▸ Work instructions: Return every line of the material below word for word, without changing anything.

▸ Data entries:
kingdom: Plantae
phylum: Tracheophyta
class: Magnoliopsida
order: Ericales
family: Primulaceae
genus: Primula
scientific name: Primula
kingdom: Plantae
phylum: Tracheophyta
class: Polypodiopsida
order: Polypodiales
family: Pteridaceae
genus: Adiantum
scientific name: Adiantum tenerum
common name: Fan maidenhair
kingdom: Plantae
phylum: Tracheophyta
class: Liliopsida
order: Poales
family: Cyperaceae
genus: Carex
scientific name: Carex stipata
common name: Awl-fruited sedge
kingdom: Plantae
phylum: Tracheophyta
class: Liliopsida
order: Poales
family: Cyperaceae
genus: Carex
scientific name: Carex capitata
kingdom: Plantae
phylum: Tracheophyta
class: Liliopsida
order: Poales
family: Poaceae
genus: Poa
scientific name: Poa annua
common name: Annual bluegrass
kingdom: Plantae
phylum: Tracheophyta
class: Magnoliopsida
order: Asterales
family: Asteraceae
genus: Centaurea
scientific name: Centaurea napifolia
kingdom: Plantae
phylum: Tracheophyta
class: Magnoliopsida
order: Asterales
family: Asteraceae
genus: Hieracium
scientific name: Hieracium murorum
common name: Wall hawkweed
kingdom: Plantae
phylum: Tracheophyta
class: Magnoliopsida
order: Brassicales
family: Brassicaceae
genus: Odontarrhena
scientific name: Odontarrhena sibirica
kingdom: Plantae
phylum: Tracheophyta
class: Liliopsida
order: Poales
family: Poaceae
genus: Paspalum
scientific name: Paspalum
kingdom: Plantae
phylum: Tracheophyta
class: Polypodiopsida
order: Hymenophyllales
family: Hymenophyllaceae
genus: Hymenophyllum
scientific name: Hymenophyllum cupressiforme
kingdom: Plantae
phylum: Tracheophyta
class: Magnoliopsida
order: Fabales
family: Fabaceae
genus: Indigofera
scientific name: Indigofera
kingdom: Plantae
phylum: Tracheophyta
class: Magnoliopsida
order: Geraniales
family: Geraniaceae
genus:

▸ The completed task:
kingdom: Plantae
phylum: Tracheophyta
class: Magnoliopsida
order: Ericales
family: Primulaceae
genus: Primula
scientific name: Primula
kingdom: Plantae
phylum: Tracheophyta
class: Polypodiopsida
order: Polypodiales
family: Pteridaceae
genus: Adiantum
scientific name: Adiantum tenerum
common name: Fan maidenhair
kingdom: Plantae
phylum: Tracheophyta
class: Liliopsida
order: Poales
family: Cyperaceae
genus: Carex
scientific name: Carex stipata
common name: Awl-fruited sedge
kingdom: Plantae
phylum: Tracheophyta
class: Liliopsida
order: Poales
family: Cyperaceae
genus: Carex
scientific name: Carex capitata
kingdom: Plantae
phylum: Tracheophyta
class: Liliopsida
order: Poales
family: Poaceae
genus: Poa
scientific name: Poa annua
common name: Annual bluegrass
kingdom: Plantae
phylum: Tracheophyta
class: Magnoliopsida
order: Asterales
family: Asteraceae
genus: Centaurea
scientific name: Centaurea napifolia
kingdom: Plantae
phylum: Tracheophyta
class: Magnoliopsida
order: Asterales
family: Asteraceae
genus: Hieracium
scientific name: Hieracium murorum
common name: Wall hawkweed
kingdom: Plantae
phylum: Tracheophyta
class: Magnoliopsida
order: Brassicales
family: Brassicaceae
genus: Odontarrhena
scientific name: Odontarrhena sibirica
kingdom: Plantae
phylum: Tracheophyta
class: Liliopsida
order: Poales
family: Poaceae
genus: Paspalum
scientific name: Paspalum
kingdom: Plantae
phylum: Tracheophyta
class: Polypodiopsida
order: Hymenophyllales
family: Hymenophyllaceae
genus: Hymenophyllum
scientific name: Hymenophyllum cupressiforme
kingdom: Plantae
phylum: Tracheophyta
class: Magnoliopsida
order: Fabales
family: Fabaceae
genus: Indigofera
scientific name: Indigofera
kingdom: Plantae
phylum: Tracheophyta
class: Magnoliopsida
order: Geraniales
family: Geraniaceae
genus:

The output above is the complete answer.